§ **RECORDS SHOWN**
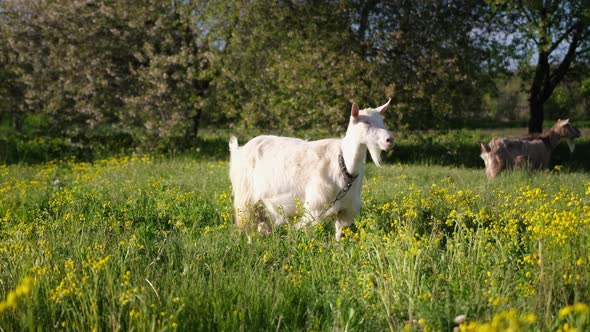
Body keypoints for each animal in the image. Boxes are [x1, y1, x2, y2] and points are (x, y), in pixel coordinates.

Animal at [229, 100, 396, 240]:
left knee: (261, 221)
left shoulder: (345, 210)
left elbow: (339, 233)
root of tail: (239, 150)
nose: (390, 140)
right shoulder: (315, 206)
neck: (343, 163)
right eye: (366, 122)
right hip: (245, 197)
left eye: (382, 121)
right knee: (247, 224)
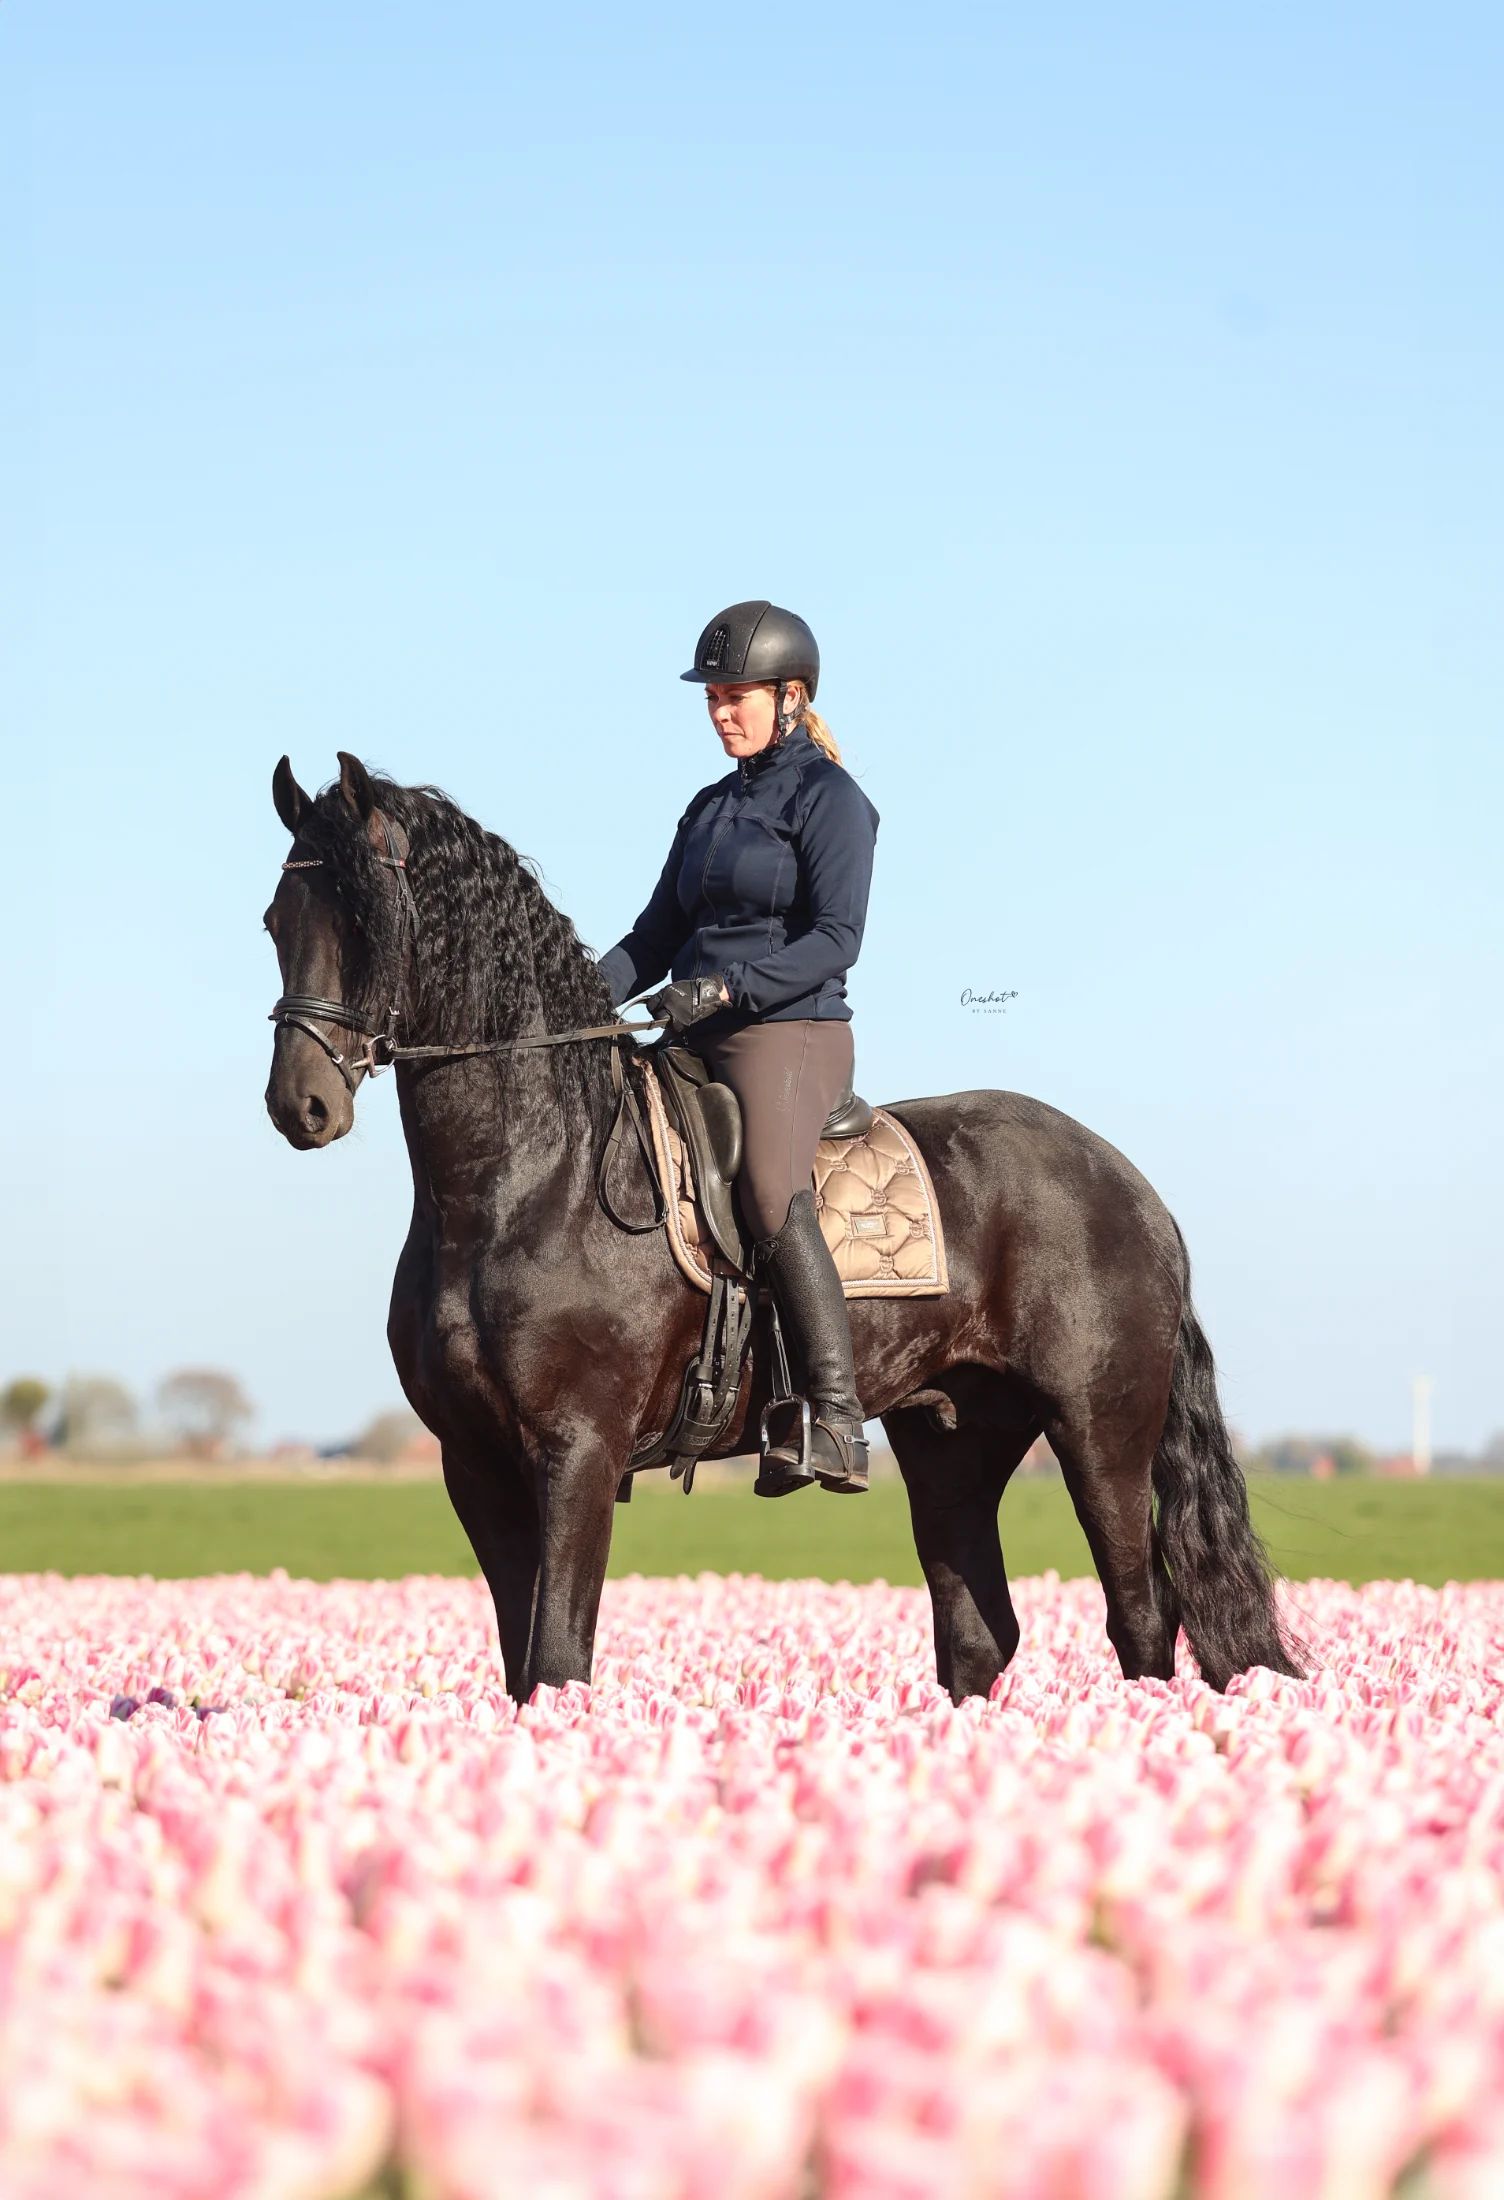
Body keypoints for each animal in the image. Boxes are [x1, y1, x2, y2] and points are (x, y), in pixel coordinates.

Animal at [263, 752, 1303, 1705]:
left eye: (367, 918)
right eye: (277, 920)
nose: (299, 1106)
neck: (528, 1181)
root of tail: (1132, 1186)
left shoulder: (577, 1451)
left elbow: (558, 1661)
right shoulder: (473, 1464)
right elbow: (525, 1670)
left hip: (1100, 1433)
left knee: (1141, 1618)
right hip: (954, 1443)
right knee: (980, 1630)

---

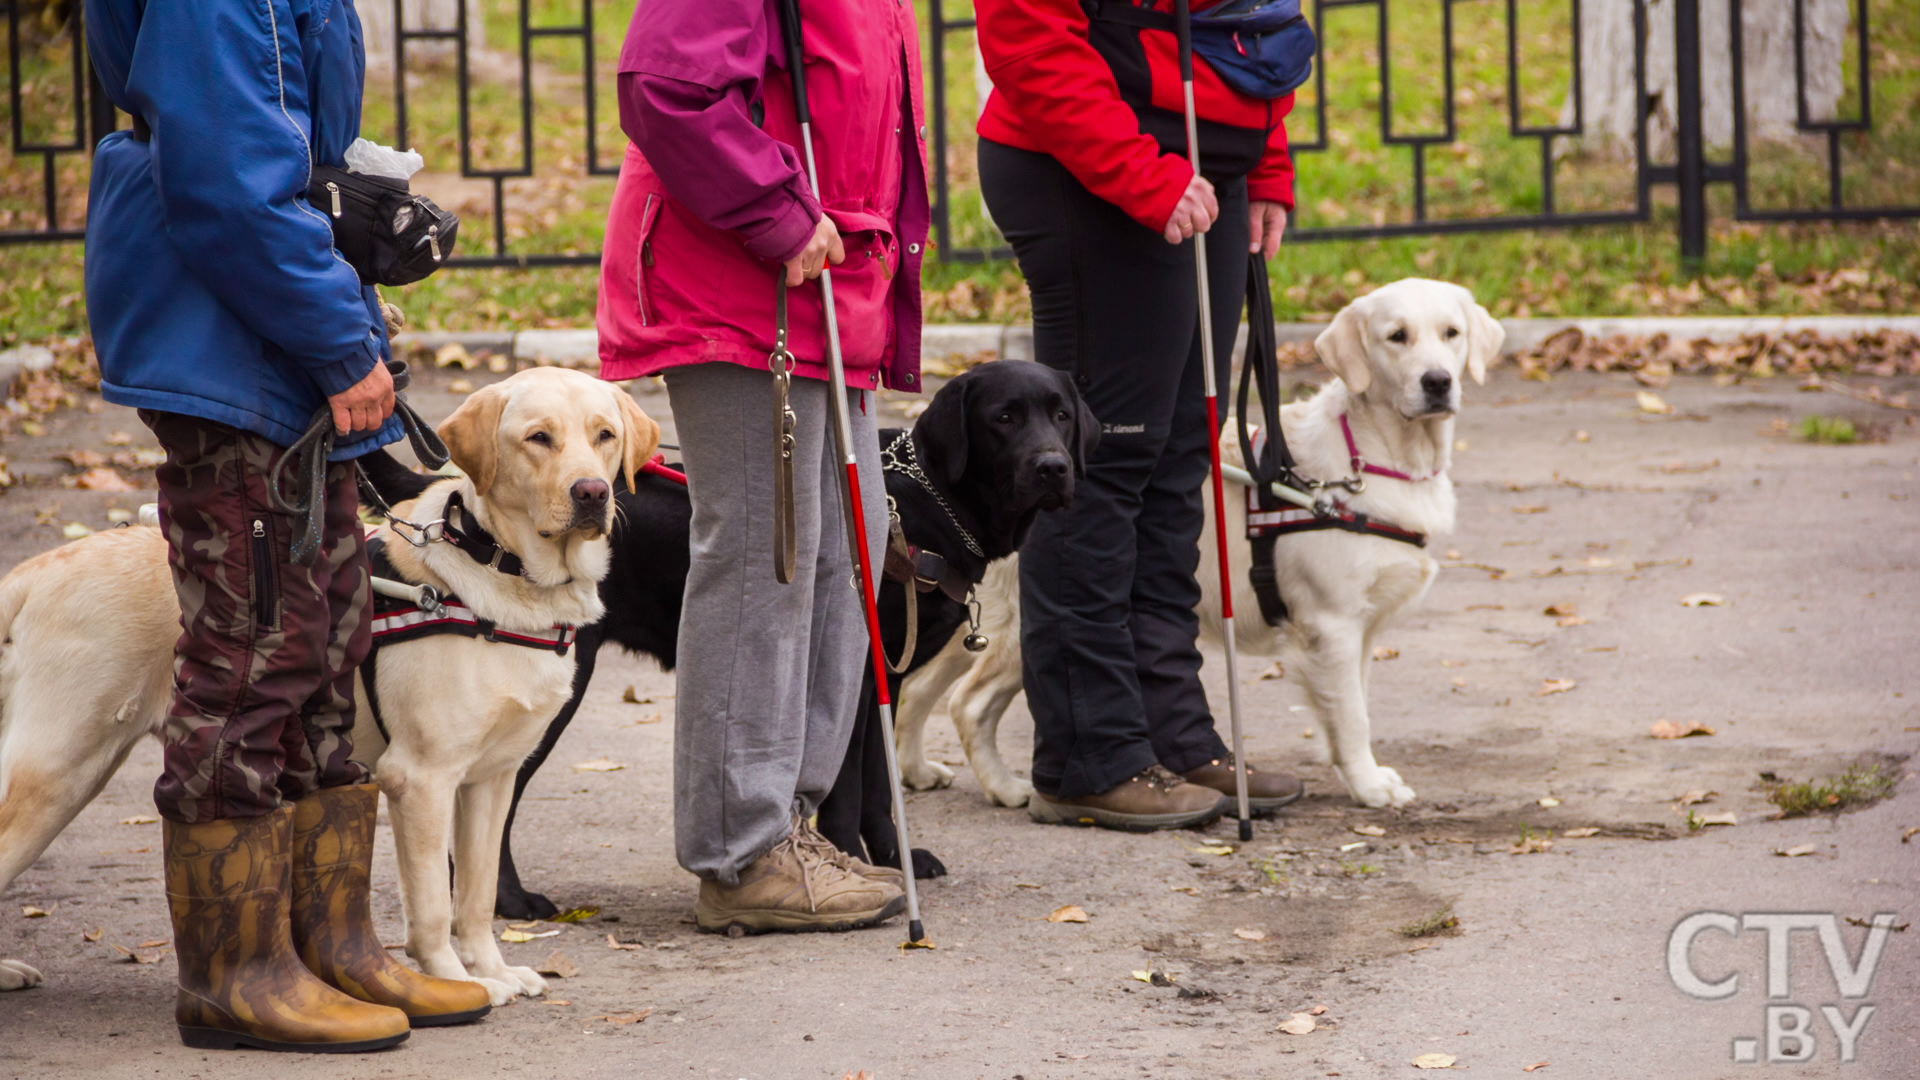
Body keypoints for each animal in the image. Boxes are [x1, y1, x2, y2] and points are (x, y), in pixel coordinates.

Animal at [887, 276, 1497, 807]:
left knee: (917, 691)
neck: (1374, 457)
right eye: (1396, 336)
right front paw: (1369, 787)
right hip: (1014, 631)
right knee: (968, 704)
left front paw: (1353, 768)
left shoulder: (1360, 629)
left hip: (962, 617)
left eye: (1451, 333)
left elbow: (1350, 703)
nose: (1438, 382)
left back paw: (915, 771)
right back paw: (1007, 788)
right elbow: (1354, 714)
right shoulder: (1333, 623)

==

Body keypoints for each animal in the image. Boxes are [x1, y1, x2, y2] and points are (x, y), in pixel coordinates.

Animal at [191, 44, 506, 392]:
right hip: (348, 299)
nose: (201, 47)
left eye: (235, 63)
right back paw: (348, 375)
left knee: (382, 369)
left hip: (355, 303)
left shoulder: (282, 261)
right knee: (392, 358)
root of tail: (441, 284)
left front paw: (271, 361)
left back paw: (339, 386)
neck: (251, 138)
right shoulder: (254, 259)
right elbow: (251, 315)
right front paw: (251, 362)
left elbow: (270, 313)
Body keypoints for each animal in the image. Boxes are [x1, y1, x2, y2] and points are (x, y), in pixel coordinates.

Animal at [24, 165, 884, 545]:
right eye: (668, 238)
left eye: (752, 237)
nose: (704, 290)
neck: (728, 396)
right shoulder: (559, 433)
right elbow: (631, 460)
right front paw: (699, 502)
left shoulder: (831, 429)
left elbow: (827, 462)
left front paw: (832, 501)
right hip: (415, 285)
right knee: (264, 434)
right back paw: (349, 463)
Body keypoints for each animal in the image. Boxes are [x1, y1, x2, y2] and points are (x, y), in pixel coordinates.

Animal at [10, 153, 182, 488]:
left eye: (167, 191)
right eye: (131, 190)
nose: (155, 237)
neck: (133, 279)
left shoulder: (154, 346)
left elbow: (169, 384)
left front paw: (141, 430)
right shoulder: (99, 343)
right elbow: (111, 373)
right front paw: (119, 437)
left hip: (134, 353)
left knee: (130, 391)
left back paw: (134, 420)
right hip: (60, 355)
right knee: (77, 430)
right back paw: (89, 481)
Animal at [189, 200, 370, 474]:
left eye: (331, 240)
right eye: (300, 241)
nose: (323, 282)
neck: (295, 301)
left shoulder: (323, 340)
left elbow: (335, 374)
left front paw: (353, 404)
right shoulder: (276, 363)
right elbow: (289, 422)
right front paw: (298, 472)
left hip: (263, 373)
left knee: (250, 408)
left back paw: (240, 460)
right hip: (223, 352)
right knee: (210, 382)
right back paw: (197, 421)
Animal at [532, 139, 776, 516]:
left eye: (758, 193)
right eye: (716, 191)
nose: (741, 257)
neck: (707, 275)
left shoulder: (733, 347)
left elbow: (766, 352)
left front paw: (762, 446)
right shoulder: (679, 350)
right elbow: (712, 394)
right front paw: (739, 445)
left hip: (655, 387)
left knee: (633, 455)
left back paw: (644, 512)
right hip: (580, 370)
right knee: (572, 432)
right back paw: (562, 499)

§ **EXERCISE GOAL**
In the records above, find the line with "right front paw: (251, 362)"; write out exactly that line and each one after it, stopping after the line with "right back paw: (562, 499)".

§ **TASK ANSWER**
right front paw: (251, 362)
left elbow: (270, 313)
Body keypoints for each animal in the image. Boxes are [x1, y1, x2, y2] and points are (x, y), in pixel coordinates.

Animal at [24, 165, 884, 545]:
right eye: (668, 238)
left eye: (752, 237)
nose: (704, 290)
neck: (728, 396)
right shoulder: (559, 433)
right elbow: (631, 460)
right front paw: (699, 502)
left shoulder: (831, 429)
left elbow: (827, 462)
left front paw: (832, 501)
right hip: (415, 285)
right knee: (264, 434)
right back paw: (349, 463)
Body keypoints for each animal in the image. Boxes are [x1, y1, x2, y2] and points are (x, y), in pixel coordinates.

Animal at [10, 153, 182, 488]:
left eye: (167, 191)
right eye: (131, 190)
nose: (155, 237)
neck: (133, 279)
left shoulder: (154, 346)
left elbow: (169, 384)
left front paw: (141, 430)
right shoulder: (99, 343)
right elbow: (111, 373)
right front paw: (119, 437)
left hip: (134, 353)
left knee: (130, 391)
left back paw: (134, 420)
right hip: (60, 355)
right knee: (77, 430)
right back paw: (89, 481)
Animal at [189, 200, 370, 474]:
left eye: (331, 240)
right eye: (300, 241)
nose: (323, 282)
neck: (295, 301)
left shoulder: (323, 340)
left elbow: (335, 374)
left front paw: (353, 404)
right shoulder: (276, 363)
right elbow: (289, 422)
right front paw: (298, 472)
left hip: (263, 373)
left knee: (250, 408)
left back paw: (240, 460)
right hip: (223, 352)
right knee: (210, 382)
right back paw: (197, 421)
Animal at [532, 139, 776, 516]:
left eye: (758, 193)
right eye: (716, 191)
nose: (741, 257)
neck: (707, 275)
left shoulder: (733, 347)
left elbow: (766, 352)
left front paw: (762, 446)
right shoulder: (679, 350)
right elbow: (712, 394)
right front paw: (739, 445)
left hip: (655, 387)
left knee: (633, 455)
left back paw: (644, 512)
right hip: (580, 370)
right knee: (572, 432)
right back paw: (562, 499)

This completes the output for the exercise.